LOVE AND TROUBLE. By Claire Dederer. Knopf. 237 pages. $25.95.

The memoir “Love and Trouble: A Midlife Reckoning” by Claire Dederer had me laughing out loud, groaning in recognition and folding over so many pages that the volume looks like a used college textbook. Dederer says that she didn’t want to write a coming-of-age novel and doesn’t like the term “mid-life crisis,” but her memoir is a mash-up of both. It’s the story of a married woman in her mid-40s with two children who finds herself suddenly struggling to get out of bed.

“I wanted to be unconscious; short of that I wanted to not think,” Dederer writes. “There were so many things that I couldn’t bear to think about; better and easier to pull the covers over my head.”

The author decides that the antidote to this catatonic state is re-reading her high school diaries. What she reads saddens her, but gives her a purpose: to examine the wildness and hyper-sexuality of her youth in order to make sense of her current, emotional state.

Each chapter is cleverly titled (“How to Have Sex with your Husband of Fifteen Years,” “Scratch a Punk,” “Find a Hippie”). In the chapter “A Geography of Crying,” Dederer describes the emotional upheaval of this mid-life state.

“I was like Brian Wilson, doing my sighing and crying, laughing at yesterday, in my room. In fact, all the women were crying. Our husbands and boyfriends and partners thought it was self-pity. Maybe it was. They said it was self-indulgent and sort of bratty.

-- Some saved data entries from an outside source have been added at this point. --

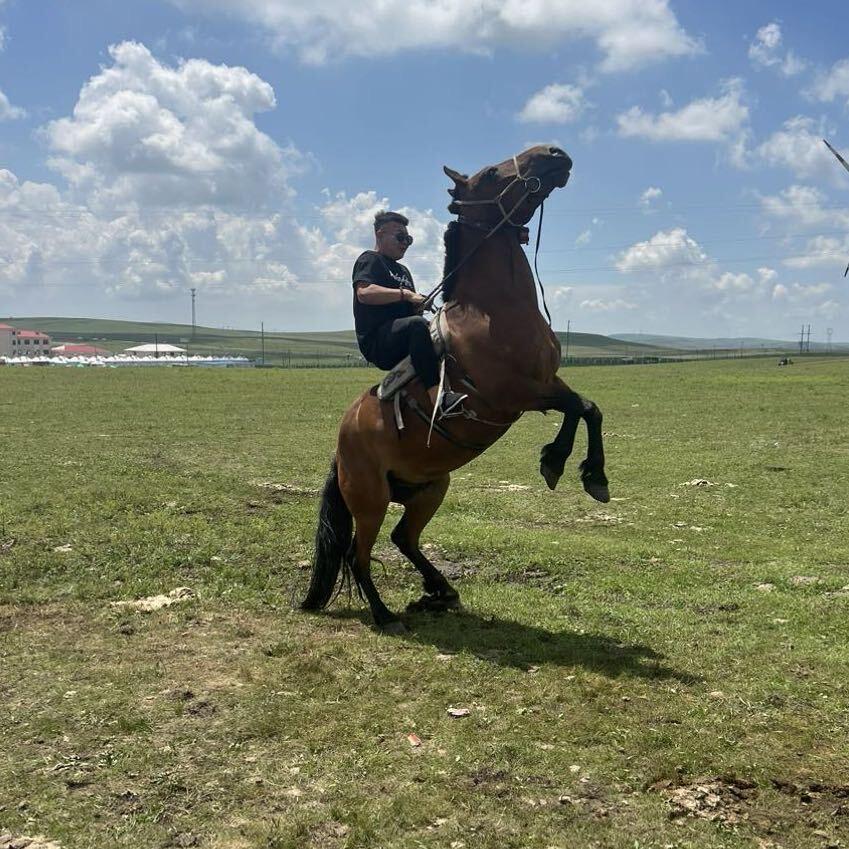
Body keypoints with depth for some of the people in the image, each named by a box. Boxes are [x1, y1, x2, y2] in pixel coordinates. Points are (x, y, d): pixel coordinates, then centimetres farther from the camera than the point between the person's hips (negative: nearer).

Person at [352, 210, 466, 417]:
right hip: (376, 340, -9)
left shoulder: (403, 270, 30)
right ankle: (439, 399, -50)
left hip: (402, 342, 9)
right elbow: (364, 293, -17)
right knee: (417, 324, -37)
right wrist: (405, 294, -19)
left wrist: (419, 303, 2)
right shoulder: (370, 260, 3)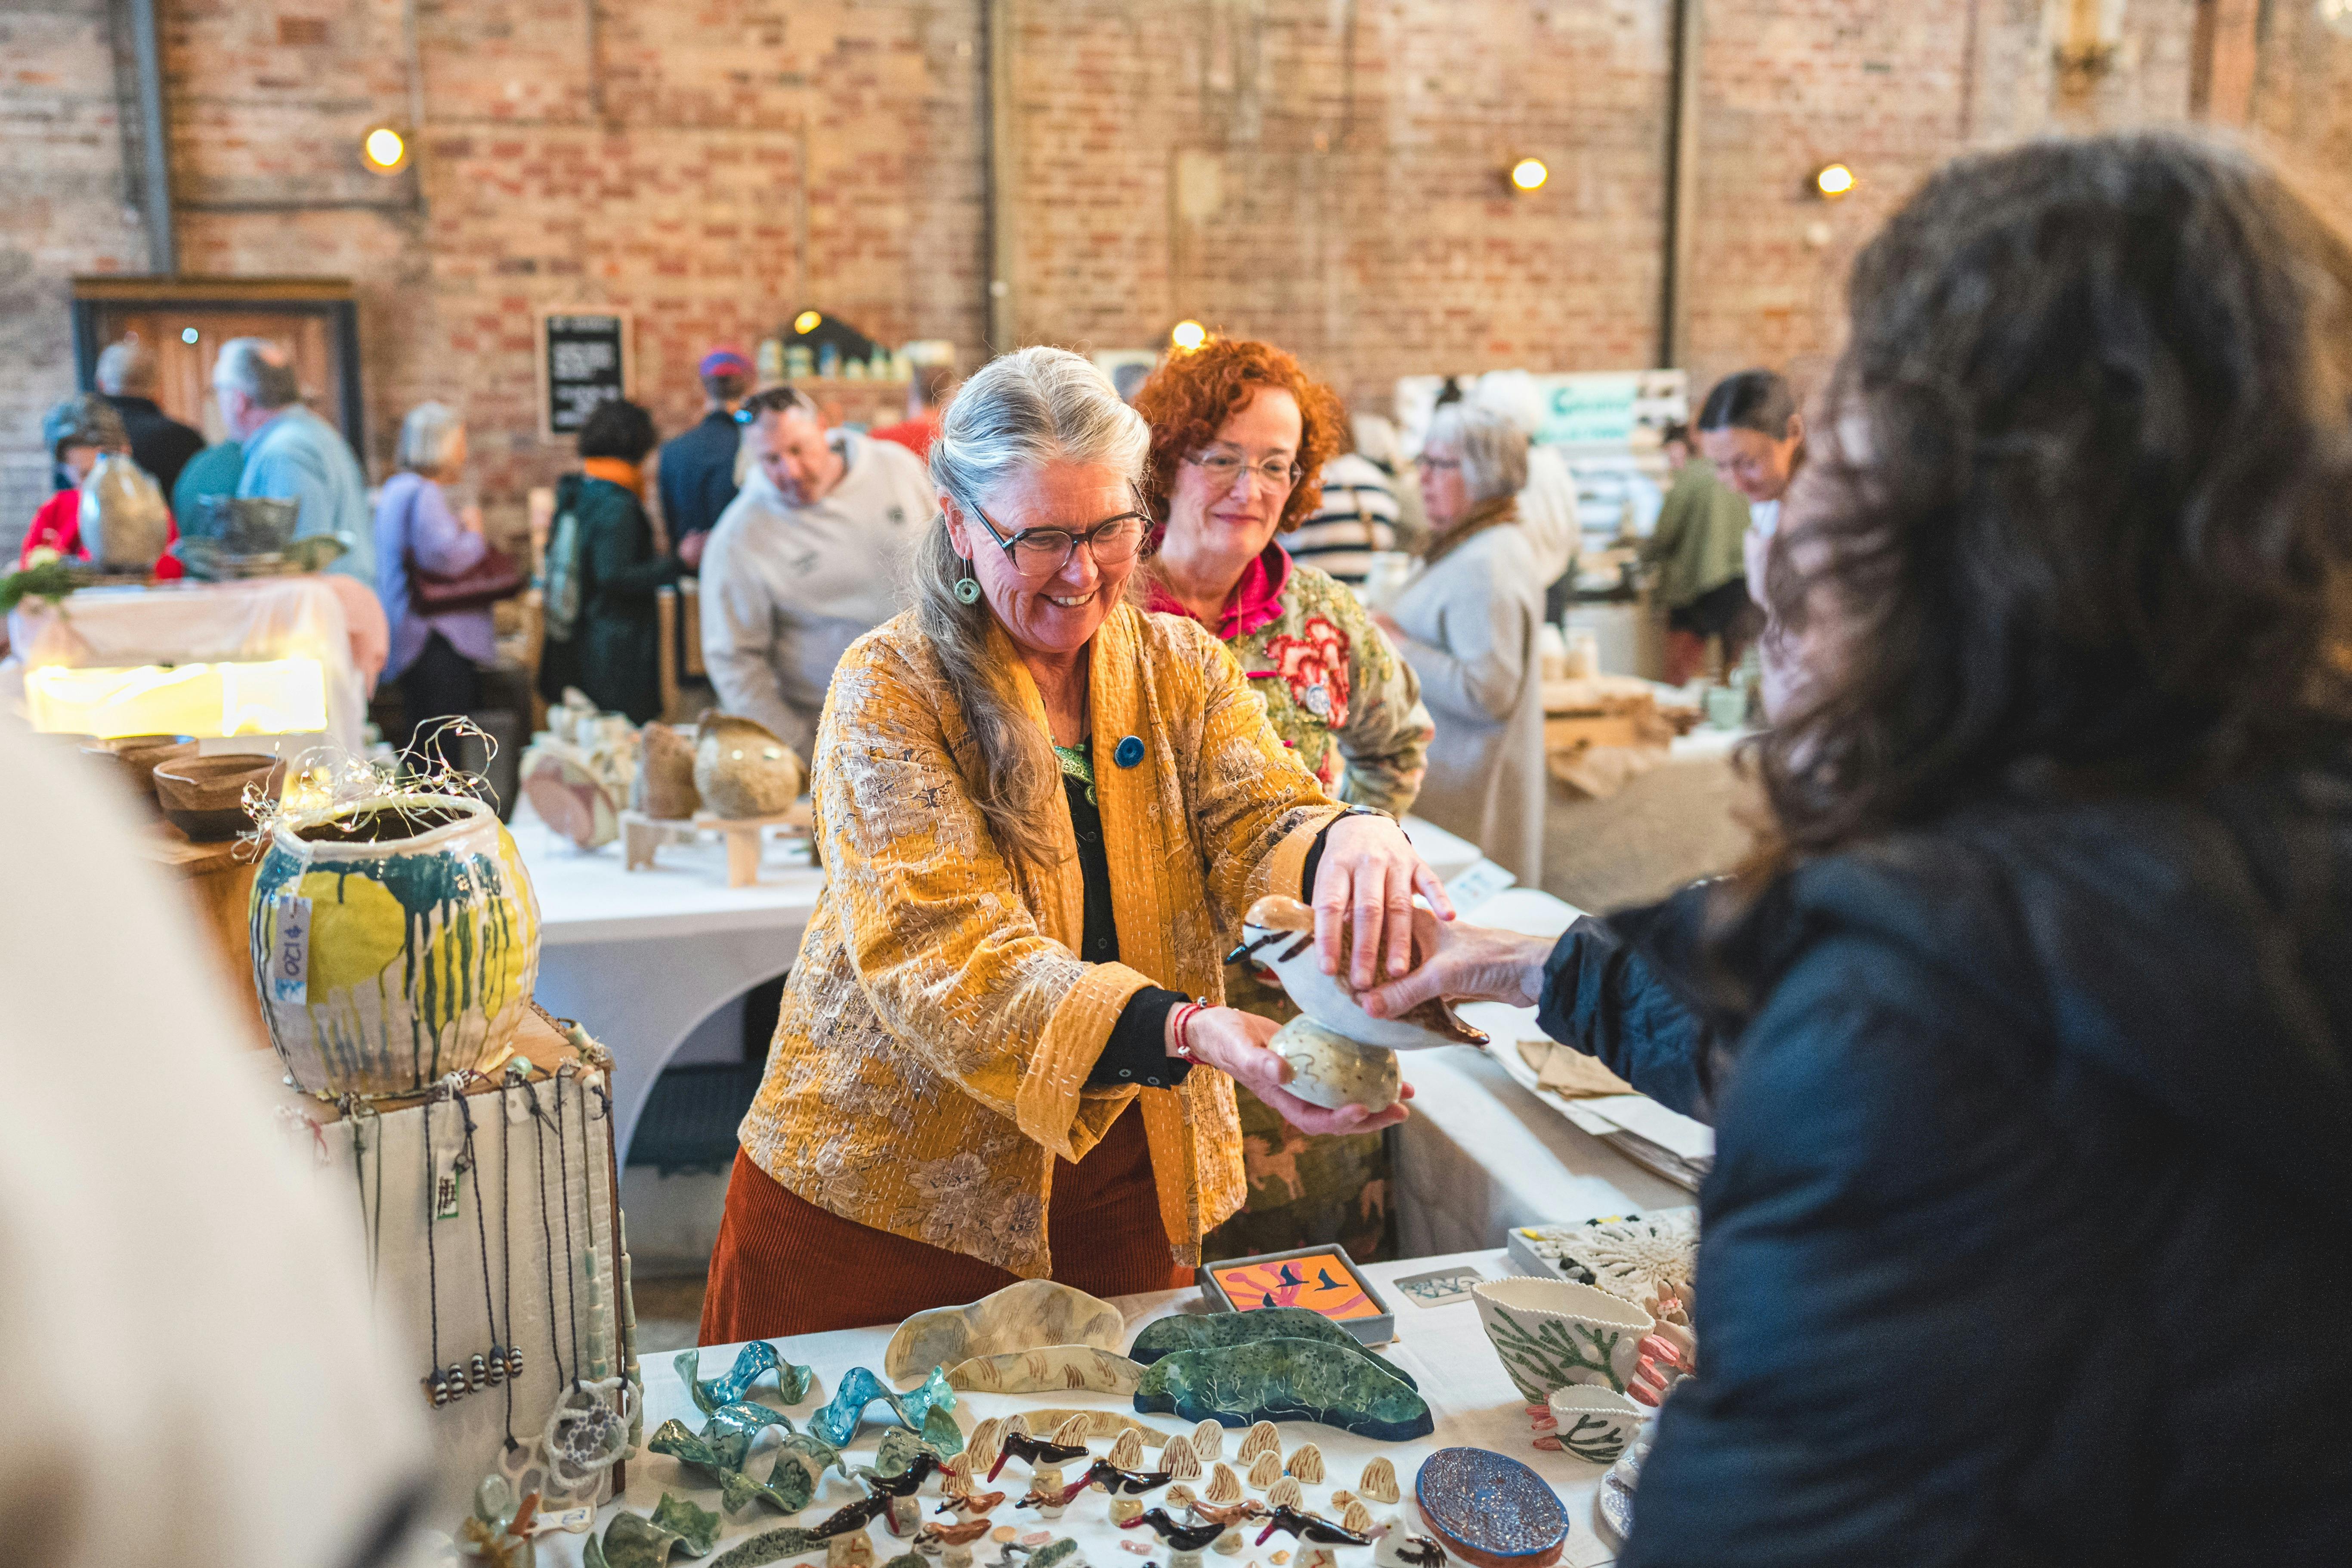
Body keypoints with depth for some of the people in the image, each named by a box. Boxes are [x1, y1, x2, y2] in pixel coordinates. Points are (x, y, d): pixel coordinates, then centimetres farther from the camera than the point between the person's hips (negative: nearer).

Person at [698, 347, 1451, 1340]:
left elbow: (1261, 823, -13)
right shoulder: (890, 692, -13)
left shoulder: (1181, 668, 2)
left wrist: (1348, 842, -38)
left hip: (1118, 1182, 4)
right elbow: (942, 955, -24)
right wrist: (1191, 1034, -38)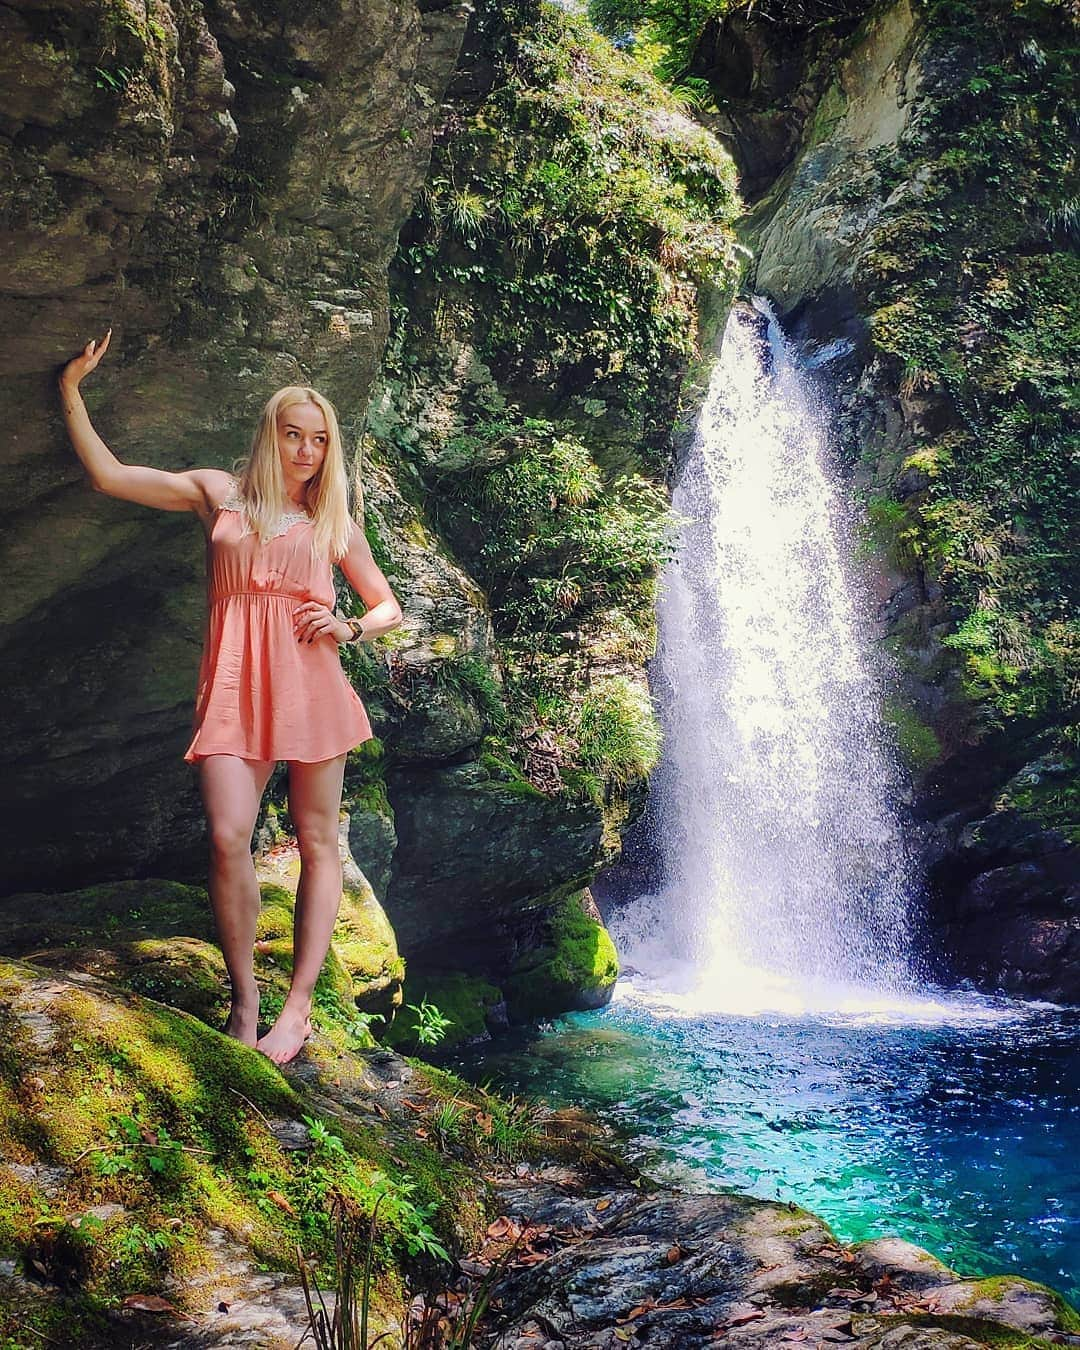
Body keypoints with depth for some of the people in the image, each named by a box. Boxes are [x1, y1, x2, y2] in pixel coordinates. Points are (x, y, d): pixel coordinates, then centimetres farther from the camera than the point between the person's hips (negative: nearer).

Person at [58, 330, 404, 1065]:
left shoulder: (334, 521, 17)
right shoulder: (219, 493, 16)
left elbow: (389, 608, 20)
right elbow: (109, 475, 14)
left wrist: (351, 628, -1)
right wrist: (72, 388, 12)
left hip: (309, 679, 1)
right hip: (234, 682, -1)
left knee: (319, 842, -1)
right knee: (228, 838, -16)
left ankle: (298, 1005, 6)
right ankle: (245, 1001, -1)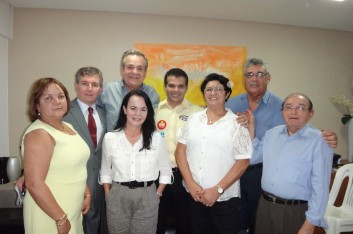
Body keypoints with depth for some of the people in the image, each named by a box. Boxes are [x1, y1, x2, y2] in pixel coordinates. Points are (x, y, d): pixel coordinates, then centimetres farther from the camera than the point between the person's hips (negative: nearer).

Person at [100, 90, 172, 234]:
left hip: (147, 197, 0)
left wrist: (157, 194, -1)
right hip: (117, 197, 1)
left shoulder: (156, 138, -3)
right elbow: (105, 170, 8)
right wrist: (108, 196, 2)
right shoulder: (110, 138, -2)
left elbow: (166, 170, 4)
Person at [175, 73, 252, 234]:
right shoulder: (193, 119, 4)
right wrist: (190, 184, -8)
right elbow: (180, 151, 3)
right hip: (193, 195, 3)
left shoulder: (237, 123, -5)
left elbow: (243, 162, -8)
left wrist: (218, 189, -13)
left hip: (224, 198, -3)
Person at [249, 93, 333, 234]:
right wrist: (251, 127, 6)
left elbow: (320, 186, -13)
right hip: (264, 205, 5)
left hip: (294, 211, -5)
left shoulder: (319, 141, -11)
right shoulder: (271, 133, 6)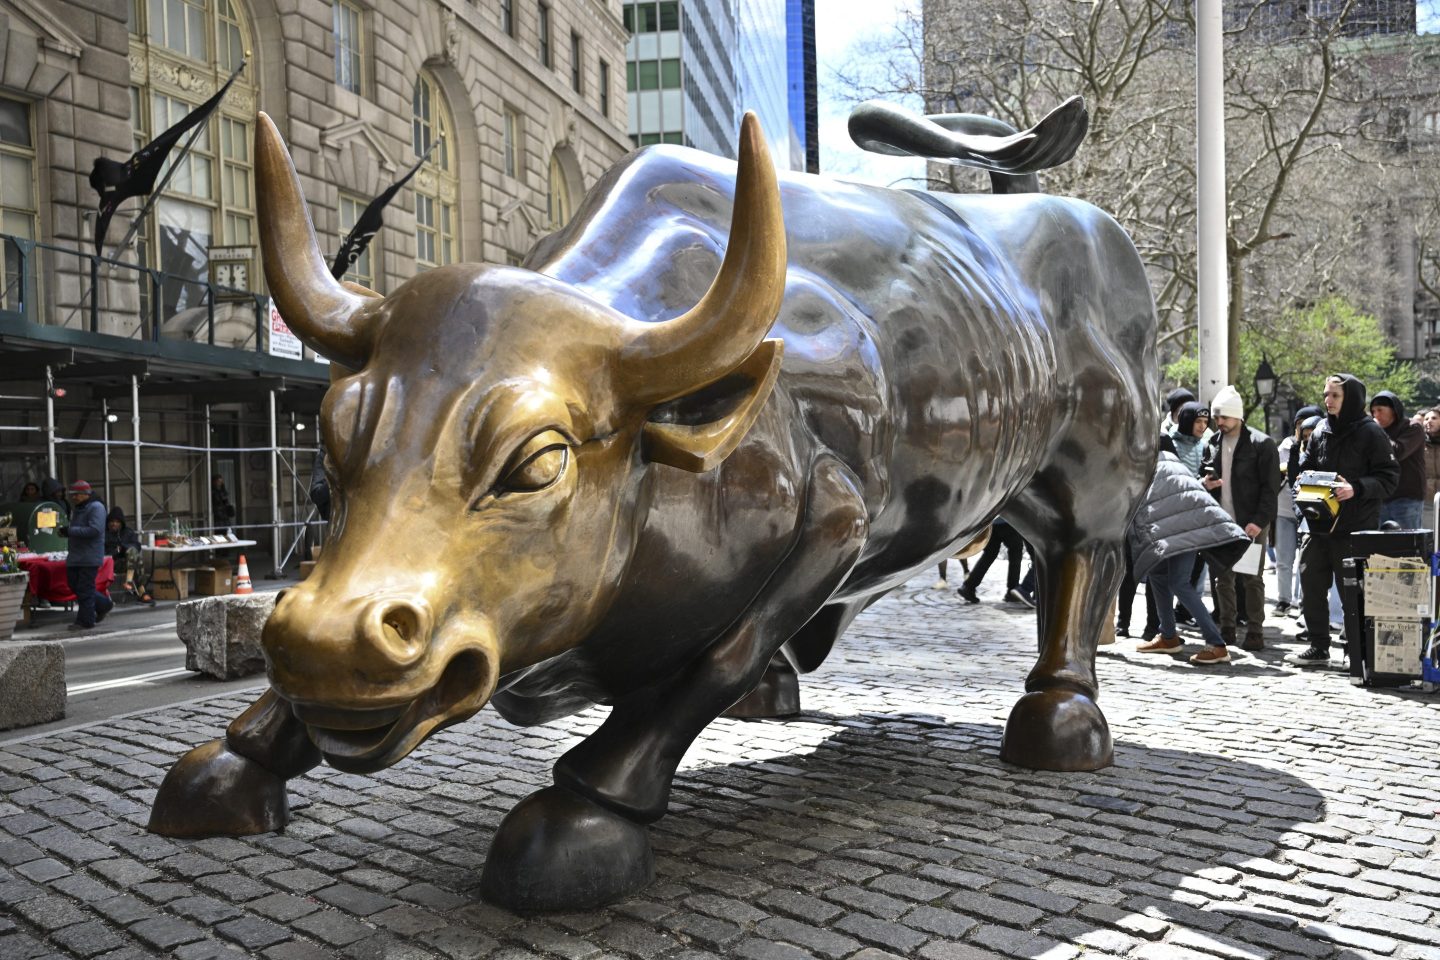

Probably so. And yet we went on crying. We didn’t know why. All the women were crying, but we didn’t cry everywhere. We didn’t cry at our children’s school; or at our regular grocery store, where the checkers knew us; or at work, or at least at meetings at work. We stored our tears up and then turned them on, faucet-like, when the place was right.”

The image of these crying women is funny and terrible, and is part of what makes this book so much fun to read. These moments of darkness are broken up with moments of great humor in a way that feels intimate, as if you’re in a conversation with your best friend.

Chapter four, “A Kiss May Ruin a Human Life,” begins with a line from her 1983 diary when the author was 16. “All I want to write about is boys, boys, BOYS.” During the paperback tour of her previous memoir, “Poser: My Life in Twenty-Three Yoga Poses,” Dederer found herself flirting with another man, a fellow writer. He kissed her and she felt “guilty and excited and full of sharp pain for the lost purity of my marriage.” She returns home to her husband and children and is tormented and thrilled by the kiss and the emails that follow. “This is what it had been like to be young.” His emails make her feel seen when being seen by her husband is no longer enough, and the realization is unsettling.

Dederer employs a variety of writing styles to tell her story, including “a case study” in a particularly funny chapter called “Recidivist Slutty Tendencies in the Pre-AIDS-Era Adolescent Female.” Referring to herself in the third person, she describes her sexual coming-of-age, writing that “sex, for that short while, seemed a mostly benign thing, possibly even an improving hobby, like learning the dulcimer or making your own yogurt.” She includes a graph that charts her sexual activity in relation to her happiness and concludes that “really what she wanted was for sex to make her known.”

In “Love and Trouble,” sex and desire are examined in a bold and refreshingly honest voice. Dederer doesn’t shy away from talking about her sexuality and the way it makes her feel powerful. She’s also honest about the challenges of talking about sex as a woman and the “conflation of victimhood and desire.” Her story makes us ask ourselves whether we can be both a feminist and crave the male gaze. She inspires us to ask what it means to be in the middle of our lives, yet full of longing and desire.

Reviewer Amy Mercer is a freelance writer in Charleston.